Les naines blanches de M3 étaient plutôt normales, exactement ce que l’on s’attend à voir dans des noyaux stellaires ultradenses en refroidissement. Les naines blanches de M13, en revanche, étaient de deux sortes : normales et celles qui avaient conservé une enveloppe riche en hydrogène.
Des simulations informatiques de l’évolution stellaire ont montré que ces étoiles, qui représentent environ 70 % des étoiles de M13, brûlent de l’hydrogène dans leur enveloppe extérieure. Elles restent donc plus chaudes plus longtemps, ce qui signifie qu’elles vieillissent à un rythme différent de celui des naines blanches qui ne brillent que par leur chaleur résiduelle.
Il s’agit d’un problème majeur, car cela signifie que nos estimations de l’âge des naines blanches pourraient être faussées de près d’un milliard d’années, si elles sont de cette variété brûlant de l’hydrogène.
Et, pour ajouter une autre pierre à l’édifice, en 2019, des astronomes ont découvert un autre type de naine blanche brûlant anormalement, assez pour retarder le refroidissement de 8 milliards d’années. Ce phénomène reste à expliquer, mais, combiné aux nouvelles découvertes, il suggère que nous ne comprenons peut-être pas aussi bien que nous le pensions cette étape de la vie des étoiles.

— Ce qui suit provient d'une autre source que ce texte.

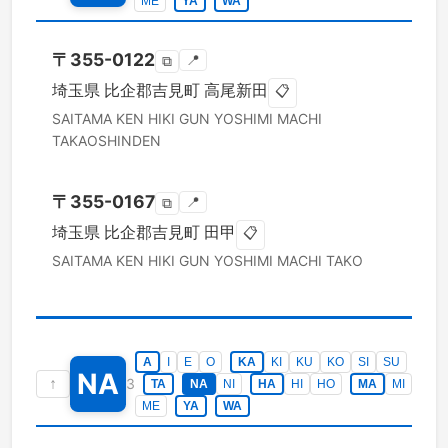
ME
YA
WA
〒
355-0122
📍
⧉
埼玉県
比企郡吉見町
高尾新田
📋
SAITAMA KEN
HIKI GUN YOSHIMI MACHI
TAKAOSHINDEN
〒
355-0167
📍
⧉
埼玉県
比企郡吉見町
田甲
📋
SAITAMA KEN
HIKI GUN YOSHIMI MACHI
TAKO
A
I
E
O
KA
KI
KU
KO
SI
SU
NA
↑
3
TA
NA
NI
HA
HI
HO
MA
MI
ME
YA
WA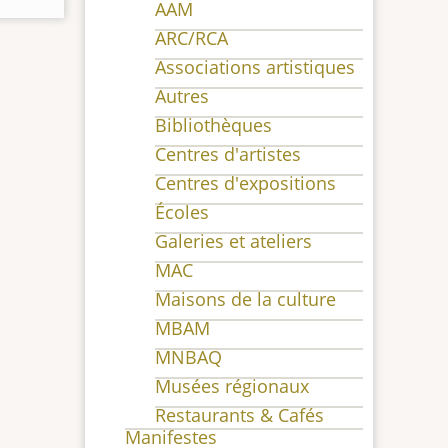
AAM
ARC/RCA
Associations artistiques
Autres
Bibliothèques
Centres d'artistes
Centres d'expositions
Écoles
Galeries et ateliers
MAC
Maisons de la culture
MBAM
MNBAQ
Musées régionaux
Restaurants & Cafés
Manifestes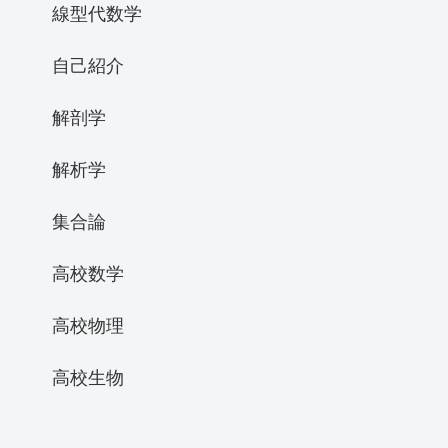
線型代数学
自己紹介
解剖学
解析学
集合論
高校数学
高校物理
高校生物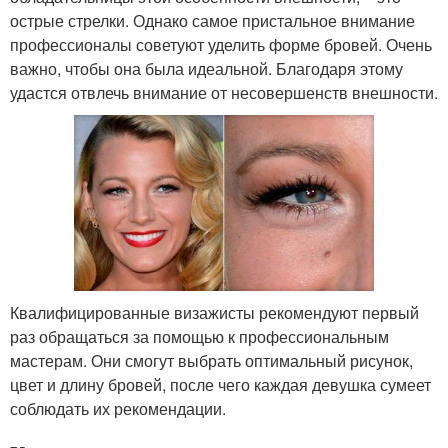
острые стрелки. Однако самое пристальное внимание
профессионалы советуют уделить форме бровей. Очень
важно, чтобы она была идеальной. Благодаря этому
удастся отвлечь внимание от несовершенств внешности.
Квалифицированные визажисты рекомендуют первый
раз обращаться за помощью к профессиональным
мастерам. Они смогут выбрать оптимальный рисунок,
цвет и длину бровей, после чего каждая девушка сумеет
соблюдать их рекомендации.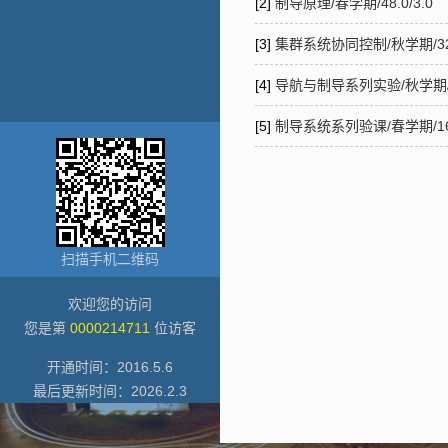
[2]
制导原理/春学期/48.0/3.0
[3]
集群系统协同控制/秋学期/32.
[4]
导航与制导系列实验/秋学期/48
[5]
制导系统系列验课/春学期/16.
扫描手机二维码
欢迎您的访问
您是第
0000214711
位访客
开通时间：
2016
.
5
.
6
最后更新时间：
2026
.
2
.
3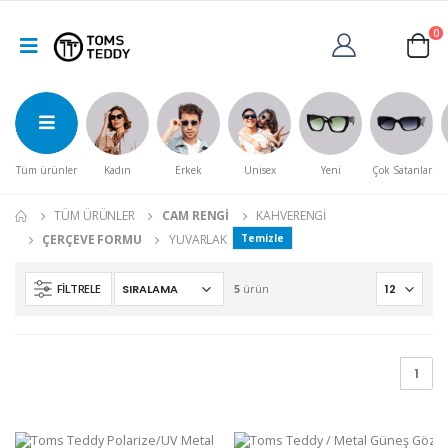
0
Tüm ürünler
Kadın
Erkek
Unisex
Yeni
Çok Satanlar
TÜM ÜRÜNLER
CAM RENGI
KAHVERENGI
ÇERÇEVE FORMU
YUVARLAK
Temizle
FILTRELE
5
ürün
1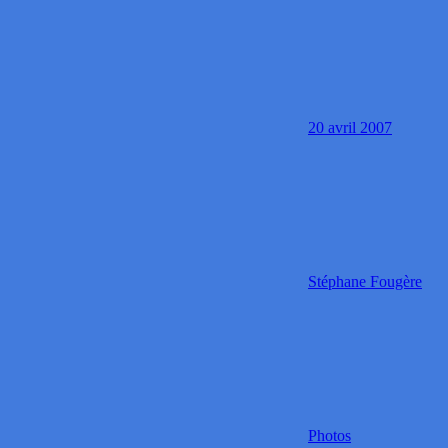
20 avril 2007
Stéphane Fougère
Photos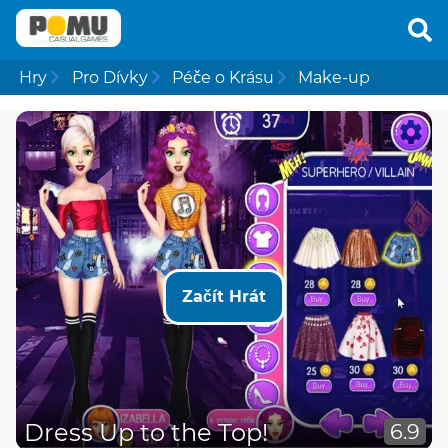
Hry
Pro Dívky
Péče o Krásu
Make-up
Začít Hrát
Dress Up to the Top!
6.9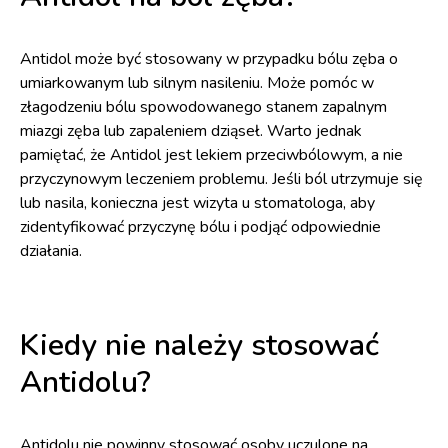
Antidol może być stosowany w przypadku bólu zęba o
umiarkowanym lub silnym nasileniu. Może pomóc w
złagodzeniu bólu spowodowanego stanem zapalnym
miazgi zęba lub zapaleniem dziąseł. Warto jednak
pamiętać, że Antidol jest lekiem przeciwbólowym, a nie
przyczynowym leczeniem problemu. Jeśli ból utrzymuje się
lub nasila, konieczna jest wizyta u stomatologa, aby
zidentyfikować przyczynę bólu i podjąć odpowiednie
działania.
Kiedy nie należy stosować
Antidolu?
Antidolu nie powinny stosować osoby uczulone na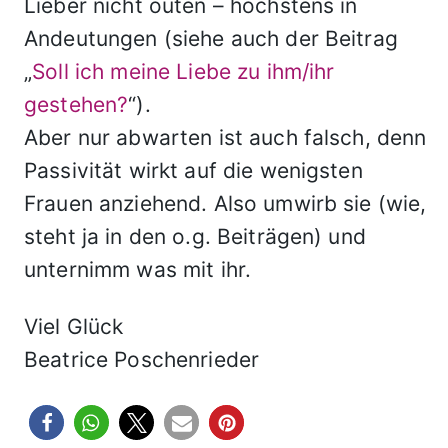
Lieber nicht outen – höchstens in
Andeutungen (siehe auch der Beitrag
„
Soll ich meine Liebe zu ihm/ihr
gestehen?
“).
Aber nur abwarten ist auch falsch, denn
Passivität wirkt auf die wenigsten
Frauen anziehend. Also umwirb sie (wie,
steht ja in den o.g. Beiträgen) und
unternimm was mit ihr.
Viel Glück
Beatrice Poschenrieder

Selon l’astronome Francesco Ferraro de l’Université de Bologne et de l’Institut national italien d’astrophysique :
Notre découverte remet en question la définition des naines blanches alors que nous envisageons une nouvelle perspective sur la façon dont les étoiles vieillissent.
Nous étudions maintenant d’autres amas similaires à M13 pour déterminer plus précisément les conditions qui poussent les étoiles à maintenir la fine enveloppe d’hydrogène qui leur permet de vieillir lentement.
L’étude publiée dans Nature Astronomy : Slowly cooling white dwarfs in M13 from stable hydrogen burning et présentée sur le site de l’Agence Spatiale Européenne (ESA) : Hubble Discovers Hydrogen-Burning White Dwarfs Enjoying Slow Ageing.